My guess is that it is in fact a little bit of both. One possible remedy would be to filter out those grains that are too small in the subsequent analysis. We will not go into such degree of refinment.
Size of the grains
In this section we visualize the radii of the equivalent ellipsoids
fig = mpl.figure.Figure(figsize=(8, 3))
ax = fig.add_subplot(1, 1, 1)
ax.hist(radius[:, -1], range=(0, 40), bins=40, linewidth=0)
ax.set_xlabel('a (vox)')
ax.set_ylabel('Number')
fig.tight_layout()
fig.savefig('radius_a_histogram.png', transparent=True)
fig = mpl.figure.Figure(figsize=(8, 3))
ax = fig.add_subplot(1, 1, 1)
ax.hist((radius[:, -2], radius[:-1]), range=(0, 20), bins=20, linewidth=0)
ax.set_xlabel('b, c (vox)')
ax.set_ylabel('Number')
fig.tight_layout()
fig.savefig('radii_b_c_histogram.png', transparent=True)
/usr/lib/python3/dist-packages/matplotlib/tight_layout.py:231: UserWarning: tight_layout : falling back to Agg renderer
warnings.warn("tight_layout : falling back to Agg renderer")
The length of most grains is about 2×27=54 pixels (about 6.5 mm). Also, the
grains are not spheroids: indeed $b\neq c$.
Orientation of grains
This will be the topic of the next instalment of this series.
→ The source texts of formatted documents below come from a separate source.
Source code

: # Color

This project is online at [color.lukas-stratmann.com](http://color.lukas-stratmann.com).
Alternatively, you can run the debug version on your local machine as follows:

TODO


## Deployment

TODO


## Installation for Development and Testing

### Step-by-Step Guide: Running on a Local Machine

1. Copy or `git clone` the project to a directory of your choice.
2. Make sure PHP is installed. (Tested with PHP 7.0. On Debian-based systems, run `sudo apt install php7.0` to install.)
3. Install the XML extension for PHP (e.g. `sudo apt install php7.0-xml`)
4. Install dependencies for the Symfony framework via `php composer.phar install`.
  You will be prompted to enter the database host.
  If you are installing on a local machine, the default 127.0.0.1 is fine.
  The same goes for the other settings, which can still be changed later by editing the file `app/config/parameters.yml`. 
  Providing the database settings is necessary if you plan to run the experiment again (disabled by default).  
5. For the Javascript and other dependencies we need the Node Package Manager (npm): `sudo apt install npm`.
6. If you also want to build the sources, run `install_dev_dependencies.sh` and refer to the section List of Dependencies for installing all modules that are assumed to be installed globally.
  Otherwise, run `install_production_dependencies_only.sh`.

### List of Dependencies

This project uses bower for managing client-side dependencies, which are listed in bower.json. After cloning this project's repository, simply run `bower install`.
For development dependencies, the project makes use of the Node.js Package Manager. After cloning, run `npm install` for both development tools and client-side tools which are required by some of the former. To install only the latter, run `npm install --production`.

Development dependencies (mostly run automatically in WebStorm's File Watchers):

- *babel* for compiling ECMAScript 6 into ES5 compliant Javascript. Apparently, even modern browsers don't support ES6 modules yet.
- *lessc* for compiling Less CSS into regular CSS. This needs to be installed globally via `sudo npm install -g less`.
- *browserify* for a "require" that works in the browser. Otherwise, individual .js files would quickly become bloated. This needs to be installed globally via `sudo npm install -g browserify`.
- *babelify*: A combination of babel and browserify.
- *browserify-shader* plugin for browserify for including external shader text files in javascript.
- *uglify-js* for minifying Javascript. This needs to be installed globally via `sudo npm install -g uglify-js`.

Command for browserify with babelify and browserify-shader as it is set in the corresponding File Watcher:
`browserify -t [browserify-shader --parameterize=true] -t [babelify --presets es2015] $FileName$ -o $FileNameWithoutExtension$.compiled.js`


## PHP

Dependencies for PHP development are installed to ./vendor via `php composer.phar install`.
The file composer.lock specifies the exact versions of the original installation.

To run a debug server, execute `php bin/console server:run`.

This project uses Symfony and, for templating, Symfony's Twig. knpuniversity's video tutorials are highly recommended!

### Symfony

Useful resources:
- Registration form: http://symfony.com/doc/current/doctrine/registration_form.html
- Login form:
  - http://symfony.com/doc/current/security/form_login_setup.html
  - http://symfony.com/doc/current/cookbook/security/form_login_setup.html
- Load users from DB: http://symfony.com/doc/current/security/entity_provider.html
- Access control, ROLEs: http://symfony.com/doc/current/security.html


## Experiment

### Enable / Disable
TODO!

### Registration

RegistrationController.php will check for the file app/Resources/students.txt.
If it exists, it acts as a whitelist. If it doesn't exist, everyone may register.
We will only check for possible anisotropy by analysing the following second-order orientation tensor: $\langle\vec n\otimes\vec n\rangle$, where angle brackets stand for ensemble average. It can readily be verified that for isotropic distributions, this tensor is diagonal
$$\langle\vec n\otimes\vec n\rangle= \frac 13 \begin{bmatrix} 1 & 0 & 0\\ 0 & 1 & 0\\ 0 & 0 & 1 \end{bmatrix}.$$
Any deviation from this diagonal tensor indicates anisotropy (the converse is not true!). Computation of this orientation tensor is easy
nn = n[:, None, :]*n[:, :, None]
nn_avg = nn.mean(axis=0)
print(nn_avg)
[[ 0.27082401 0.02535001 -0.02444013]
[ 0.02535001 0.34864242 -0.00637534]
[-0.02444013 -0.00637534 0.38053357]]
Which shows that the distribution of grains is not isotropic. Analysis of the eigenvalues of the orientation tensor would show that the vertical direction is in fact a direction of anisotropy (which should not come as a surprise)… but we will leave it like that for now!
Conclusion
In this post, we have analysed the orientation of each grain. The orientation was defined as the orientation of the major axis of the equivalent ellipsoid. We are now ready to analyse orientation correlations among rice grains, which will be the topic of the next instalment.